Plus the spike before Katrina, and the one before that, and the one before that:
www.oil-world-2011.com
If you look at the price of natural gas over the past 10 years, it fluctuates wildly.
-$2 in Dec 2001
-$10 in Dec 2002
-$6 in Dec 2005
-$16 in Dec 2006
-$8 in Dec 2008
-$14 in Dec 2009
and now back to $3 at the end of 2011.

It'll be interesting to see how long fraking will be able to keep prices down. There will have to be a bottom on the price fairly soon, or else transportation users will start shifting consumption to NG fueled cars again.
 
2011-11-10 04:22:50 PM
HotIgneous Intruder: My friend in CT discovered that his gas provider has a sliding scale according to how much he uses. Use more, pay less; use less, pay more.
Energy sellers print their own money.


Woa, really? That's nuts.
 
2011-11-10 04:35:49 PM
MrSteve007: EnviroDude: The spike seen after Katrina will not occur again unless the government intervenes (even with a Katrina event pounding the GoM again).

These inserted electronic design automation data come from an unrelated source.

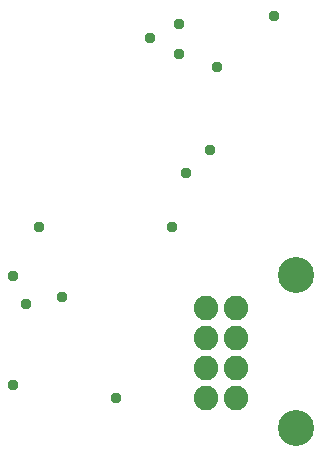
<source format=gbr>
G04 EAGLE Gerber RS-274X export*
G75*
%MOMM*%
%FSLAX34Y34*%
%LPD*%
%INSoldermask Bottom*%
%IPPOS*%
%AMOC8*
5,1,8,0,0,1.08239X$1,22.5*%
G01*
%ADD10C,3.060700*%
%ADD11C,2.082800*%
%ADD12C,0.959600*%


D10*
X304800Y431800D03*
X304800Y561340D03*
D11*
X254000Y457200D03*
X228600Y457200D03*
X254000Y482600D03*
X228600Y482600D03*
X254000Y508000D03*
X228600Y508000D03*
X254000Y533400D03*
X228600Y533400D03*
D12*
X76200Y536448D03*
X65532Y560832D03*
X205740Y774192D03*
X231648Y667512D03*
X211836Y647700D03*
X106680Y542544D03*
X86868Y601980D03*
X181356Y762000D03*
X286512Y780288D03*
X205740Y748284D03*
X65532Y467868D03*
X199644Y601980D03*
X152400Y457200D03*
X237744Y737616D03*
M02*

</source>
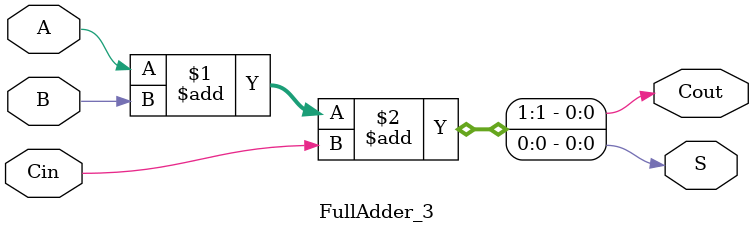
<source format=v>
module FullAdder_3(input A,B,Cin, output wire S,Cout);
assign {Cout,S} = A+B+Cin;
endmodule
</source>
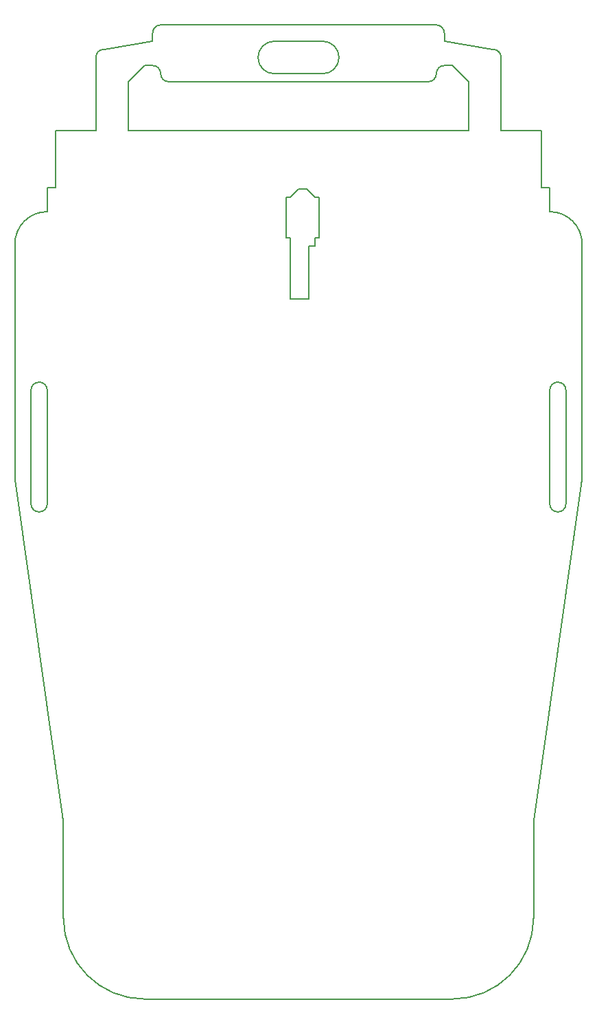
<source format=gm1>
G04 #@! TF.FileFunction,Profile,NP*
%FSLAX46Y46*%
G04 Gerber Fmt 4.6, Leading zero omitted, Abs format (unit mm)*
G04 Created by KiCad (PCBNEW 4.0.6-e0-6349~53~ubuntu16.04.1) date Fri Jul 21 01:06:48 2017*
%MOMM*%
%LPD*%
G01*
G04 APERTURE LIST*
%ADD10C,0.100000*%
%ADD11C,0.150000*%
G04 APERTURE END LIST*
D10*
D11*
X135000000Y-61250000D02*
X135000000Y-68750000D01*
X134500000Y-61250000D02*
X135000000Y-61250000D01*
X134500000Y-56250000D02*
X134500000Y-61250000D01*
X135000000Y-56250000D02*
X134500000Y-56250000D01*
X136000000Y-55250000D02*
X135000000Y-56250000D01*
X137000000Y-55250000D02*
X136000000Y-55250000D01*
X138000000Y-56250000D02*
X137000000Y-55250000D01*
X138500000Y-56250000D02*
X138000000Y-56250000D01*
X138500000Y-61250000D02*
X138500000Y-56250000D01*
X138000000Y-61250000D02*
X138500000Y-61250000D01*
X138000000Y-62250000D02*
X138000000Y-61250000D01*
X137250000Y-62250000D02*
X138000000Y-62250000D01*
X137250000Y-68750000D02*
X137250000Y-62250000D01*
X135000000Y-68750000D02*
X137250000Y-68750000D01*
X133000000Y-41000000D02*
X139000000Y-41000000D01*
X139000000Y-37000000D02*
X133000000Y-37000000D01*
X131000000Y-39000000D02*
G75*
G03X133000000Y-41000000I2000000J0D01*
G01*
X133000000Y-37000000D02*
G75*
G03X131000000Y-39000000I0J-2000000D01*
G01*
X139000000Y-41000000D02*
G75*
G03X141000000Y-39000000I0J2000000D01*
G01*
X141000000Y-39000000D02*
G75*
G03X139000000Y-37000000I-2000000J0D01*
G01*
X167000000Y-80000000D02*
X167000000Y-94000000D01*
X169000000Y-94000000D02*
X169000000Y-80000000D01*
X168000000Y-79000000D02*
G75*
G03X167000000Y-80000000I0J-1000000D01*
G01*
X169000000Y-80000000D02*
G75*
G03X168000000Y-79000000I-1000000J0D01*
G01*
X167000000Y-94000000D02*
G75*
G03X168000000Y-95000000I1000000J0D01*
G01*
X168000000Y-95000000D02*
G75*
G03X169000000Y-94000000I0J1000000D01*
G01*
X103000000Y-80000000D02*
X103000000Y-94000000D01*
X105000000Y-94000000D02*
X105000000Y-80000000D01*
X103000000Y-94000000D02*
G75*
G03X104000000Y-95000000I1000000J0D01*
G01*
X104000000Y-95000000D02*
G75*
G03X105000000Y-94000000I0J1000000D01*
G01*
X104000000Y-79000000D02*
G75*
G03X103000000Y-80000000I0J-1000000D01*
G01*
X105000000Y-80000000D02*
G75*
G03X104000000Y-79000000I-1000000J0D01*
G01*
X160000000Y-38000000D02*
X154000000Y-37000000D01*
X161000000Y-39000000D02*
G75*
G03X160000000Y-38000000I-1000000J0D01*
G01*
X161000000Y-48000000D02*
X161000000Y-39000000D01*
X112000000Y-38000000D02*
X118000000Y-37000000D01*
X112000000Y-38000000D02*
G75*
G03X111000000Y-39000000I0J-1000000D01*
G01*
X111000000Y-48000000D02*
X111000000Y-39000000D01*
X152000000Y-42000000D02*
X120000000Y-42000000D01*
X155000000Y-40000000D02*
X154000000Y-40000000D01*
X157000000Y-42000000D02*
X155000000Y-40000000D01*
X157000000Y-48000000D02*
X157000000Y-42000000D01*
X115000000Y-48000000D02*
X157000000Y-48000000D01*
X115000000Y-42000000D02*
X115000000Y-48000000D01*
X117000000Y-40000000D02*
X115000000Y-42000000D01*
X118000000Y-40000000D02*
X117000000Y-40000000D01*
X119000000Y-41000000D02*
G75*
G03X120000000Y-42000000I1000000J0D01*
G01*
X119000000Y-41000000D02*
G75*
G03X118000000Y-40000000I-1000000J0D01*
G01*
X152000000Y-42000000D02*
G75*
G03X153000000Y-41000000I0J1000000D01*
G01*
X154000000Y-40000000D02*
G75*
G03X153000000Y-41000000I0J-1000000D01*
G01*
X154000000Y-36000000D02*
G75*
G03X153000000Y-35000000I-1000000J0D01*
G01*
X119000000Y-35000000D02*
X153000000Y-35000000D01*
X119000000Y-35000000D02*
G75*
G03X118000000Y-36000000I0J-1000000D01*
G01*
X118000000Y-37000000D02*
X118000000Y-36000000D01*
X106000000Y-48000000D02*
X111000000Y-48000000D01*
X106000000Y-55000000D02*
X106000000Y-48000000D01*
X105000000Y-55000000D02*
X106000000Y-55000000D01*
X105000000Y-58000000D02*
X105000000Y-55000000D01*
X105000000Y-58000000D02*
G75*
G03X101000000Y-62000000I0J-4000000D01*
G01*
X101000000Y-91000000D02*
X101000000Y-62000000D01*
X107000000Y-133000000D02*
X101000000Y-91000000D01*
X107000000Y-145000000D02*
X107000000Y-133000000D01*
X107000000Y-145000000D02*
G75*
G03X117000000Y-155000000I10000000J0D01*
G01*
X155000000Y-155000000D02*
X117000000Y-155000000D01*
X155000000Y-155000000D02*
G75*
G03X165000000Y-145000000I0J10000000D01*
G01*
X165000000Y-133000000D02*
X165000000Y-145000000D01*
X171000000Y-91000000D02*
X165000000Y-133000000D01*
X171000000Y-62000000D02*
X171000000Y-91000000D01*
X171000000Y-62000000D02*
G75*
G03X167000000Y-58000000I-4000000J0D01*
G01*
X167000000Y-55000000D02*
X167000000Y-58000000D01*
X166000000Y-55000000D02*
X167000000Y-55000000D01*
X166000000Y-48000000D02*
X166000000Y-55000000D01*
X161000000Y-48000000D02*
X166000000Y-48000000D01*
X154000000Y-36000000D02*
X154000000Y-37000000D01*
M02*

</source>
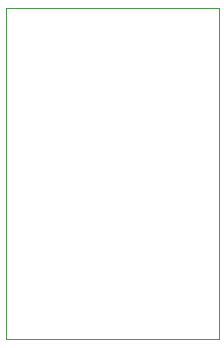
<source format=gbr>
%TF.GenerationSoftware,KiCad,Pcbnew,9.0.6-1.fc43*%
%TF.CreationDate,2025-12-11T01:19:00+10:30*%
%TF.ProjectId,fastboot_breakout,66617374-626f-46f7-945f-627265616b6f,1.1*%
%TF.SameCoordinates,Original*%
%TF.FileFunction,Profile,NP*%
%FSLAX46Y46*%
G04 Gerber Fmt 4.6, Leading zero omitted, Abs format (unit mm)*
G04 Created by KiCad (PCBNEW 9.0.6-1.fc43) date 2025-12-11 01:19:00*
%MOMM*%
%LPD*%
G01*
G04 APERTURE LIST*
%TA.AperFunction,Profile*%
%ADD10C,0.100000*%
%TD*%
G04 APERTURE END LIST*
D10*
X136592857Y-84971000D02*
X154592857Y-84971000D01*
X154592857Y-112971000D01*
X136592857Y-112971000D01*
X136592857Y-84971000D01*
M02*

</source>
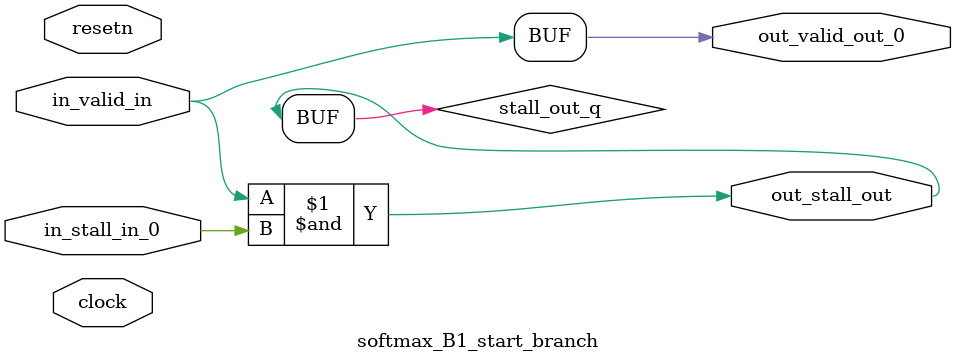
<source format=sv>



(* altera_attribute = "-name AUTO_SHIFT_REGISTER_RECOGNITION OFF; -name MESSAGE_DISABLE 10036; -name MESSAGE_DISABLE 10037; -name MESSAGE_DISABLE 14130; -name MESSAGE_DISABLE 14320; -name MESSAGE_DISABLE 15400; -name MESSAGE_DISABLE 14130; -name MESSAGE_DISABLE 10036; -name MESSAGE_DISABLE 12020; -name MESSAGE_DISABLE 12030; -name MESSAGE_DISABLE 12010; -name MESSAGE_DISABLE 12110; -name MESSAGE_DISABLE 14320; -name MESSAGE_DISABLE 13410; -name MESSAGE_DISABLE 113007; -name MESSAGE_DISABLE 10958" *)
module softmax_B1_start_branch (
    input wire [0:0] in_stall_in_0,
    input wire [0:0] in_valid_in,
    output wire [0:0] out_stall_out,
    output wire [0:0] out_valid_out_0,
    input wire clock,
    input wire resetn
    );

    wire [0:0] stall_out_q;


    // stall_out(LOGICAL,6)
    assign stall_out_q = in_valid_in & in_stall_in_0;

    // out_stall_out(GPOUT,4)
    assign out_stall_out = stall_out_q;

    // out_valid_out_0(GPOUT,5)
    assign out_valid_out_0 = in_valid_in;

endmodule

</source>
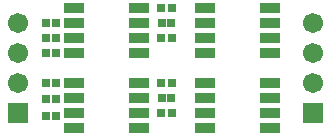
<source format=gts>
G04 Layer_Color=8388736*
%FSLAX23Y23*%
%MOIN*%
G70*
G01*
G75*
%ADD22R,0.026X0.030*%
%ADD23R,0.065X0.032*%
%ADD24R,0.028X0.028*%
%ADD25C,0.067*%
%ADD26R,0.067X0.067*%
D22*
X128Y-255D02*
D03*
X92D02*
D03*
X92Y-200D02*
D03*
X128D02*
D03*
X478Y50D02*
D03*
X513D02*
D03*
X478Y-50D02*
D03*
X513D02*
D03*
X478Y-200D02*
D03*
X513D02*
D03*
X478Y-300D02*
D03*
X513D02*
D03*
X92Y-310D02*
D03*
X128D02*
D03*
X128Y-50D02*
D03*
X92D02*
D03*
X92Y-100D02*
D03*
X128D02*
D03*
X92Y0D02*
D03*
X128D02*
D03*
D23*
X839Y-350D02*
D03*
Y-300D02*
D03*
Y-250D02*
D03*
Y-200D02*
D03*
X624Y-350D02*
D03*
Y-300D02*
D03*
Y-250D02*
D03*
Y-200D02*
D03*
X403Y-350D02*
D03*
Y-300D02*
D03*
Y-250D02*
D03*
Y-200D02*
D03*
X188Y-350D02*
D03*
Y-300D02*
D03*
Y-250D02*
D03*
Y-200D02*
D03*
X839Y-100D02*
D03*
Y-50D02*
D03*
Y0D02*
D03*
Y50D02*
D03*
X624Y-100D02*
D03*
Y-50D02*
D03*
Y0D02*
D03*
Y50D02*
D03*
X403Y-100D02*
D03*
Y-50D02*
D03*
Y0D02*
D03*
Y50D02*
D03*
X188Y-100D02*
D03*
Y-50D02*
D03*
Y0D02*
D03*
Y50D02*
D03*
D24*
X511Y-250D02*
D03*
X480D02*
D03*
X511Y0D02*
D03*
X480D02*
D03*
D25*
X984D02*
D03*
Y-100D02*
D03*
Y-200D02*
D03*
X0Y0D02*
D03*
Y-100D02*
D03*
Y-200D02*
D03*
D26*
X984Y-300D02*
D03*
X0D02*
D03*
M02*

</source>
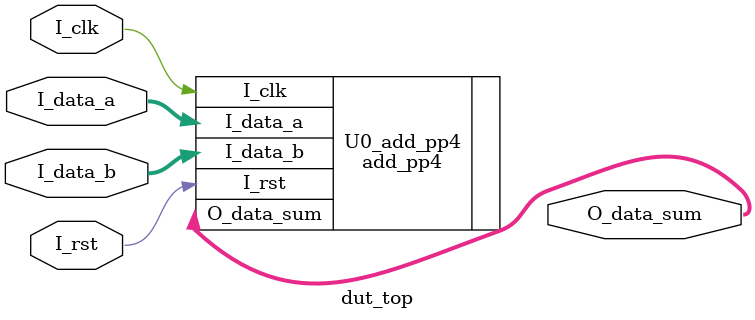
<source format=v>
module dut_top(
	input 			I_rst		,
	input 			I_clk		,
	input  [63:0]	I_data_a	,
	input  [63:0]	I_data_b	,
	output [64:0]	O_data_sum	
);

add_pp4 U0_add_pp4(
	.I_rst		(I_rst		),
	.I_clk		(I_clk		),
	.I_data_a	(I_data_a	),
	.I_data_b	(I_data_b	),
	.O_data_sum	(O_data_sum	)
);

endmodule


</source>
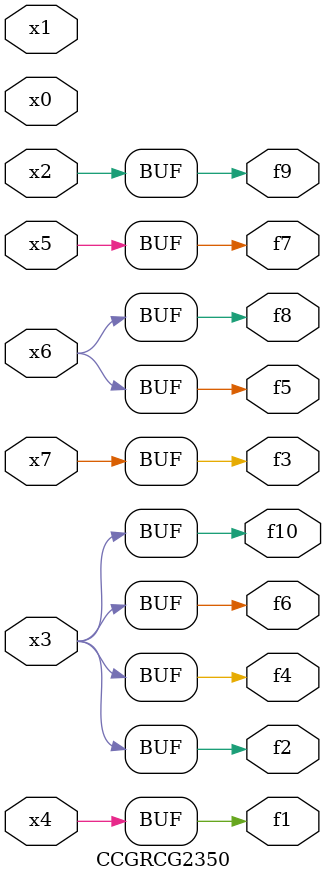
<source format=v>
module CCGRCG2350(
	input x0, x1, x2, x3, x4, x5, x6, x7,
	output f1, f2, f3, f4, f5, f6, f7, f8, f9, f10
);
	assign f1 = x4;
	assign f2 = x3;
	assign f3 = x7;
	assign f4 = x3;
	assign f5 = x6;
	assign f6 = x3;
	assign f7 = x5;
	assign f8 = x6;
	assign f9 = x2;
	assign f10 = x3;
endmodule

</source>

Plus the spike before Katrina, and the one before that, and the one before that:


If you look at the price of natural gas over the past 10 years, it fluctuates wildly.
-$2 in Dec 2001
-$10 in Dec 2002
-$6 in Dec 2005
-$16 in Dec 2006
-$8 in Dec 2008
-$14 in Dec 2009
and now back to $3 at the end of 2011.

It'll be interesting to see how long fraking will be able to keep prices down. There will have to be a bottom on the price fairly soon, or else transportation users will start shifting consumption to NG fueled cars again.


Right now it's just a matter of getting the gas to market via pipelines and LNG exporting facilities. Vehicles switching over will be next, but take a little longer. Natural gas is a game changer as far as american energy is concerned.
 
2011-11-10 04:52:15 PM
Zombie Butler: HotIgneous Intruder: My friend in CT discovered that his gas provider has a sliding scale according to how much he uses. Use more, pay less; use less, pay more.
Energy sellers print their own money.

Woa, really? That's nuts.


Yep. It's propane, though, not natural gas. (Sort-of my bad. But it's still crazy.)
 
2011-11-10 05:47:05 PM
Prices go up, prices go down. In the end my gas bill looks something like this:

natural gas used : $13.20
delivery fee : $88.43


Like booze and smokes, the actual product is pennies to create, it's the taxes an surcharges that make the price.
 
2011-11-10 11:36:42 PM
MrSteve007: It'll be interesting to see how long fraking will be able to keep prices down. There will have to be a bottom on the price fairly soon, or else transportation users will start shifting consumption to NG fueled cars again.

The opposition to fracking is doing its best to get it outlawed, though. Old and busted: water table contamination. New hotness: earthquakes.
 
2011-11-11 05:50:22 AM
Someone needs to blow up a fracking crew, get these numbers back under control.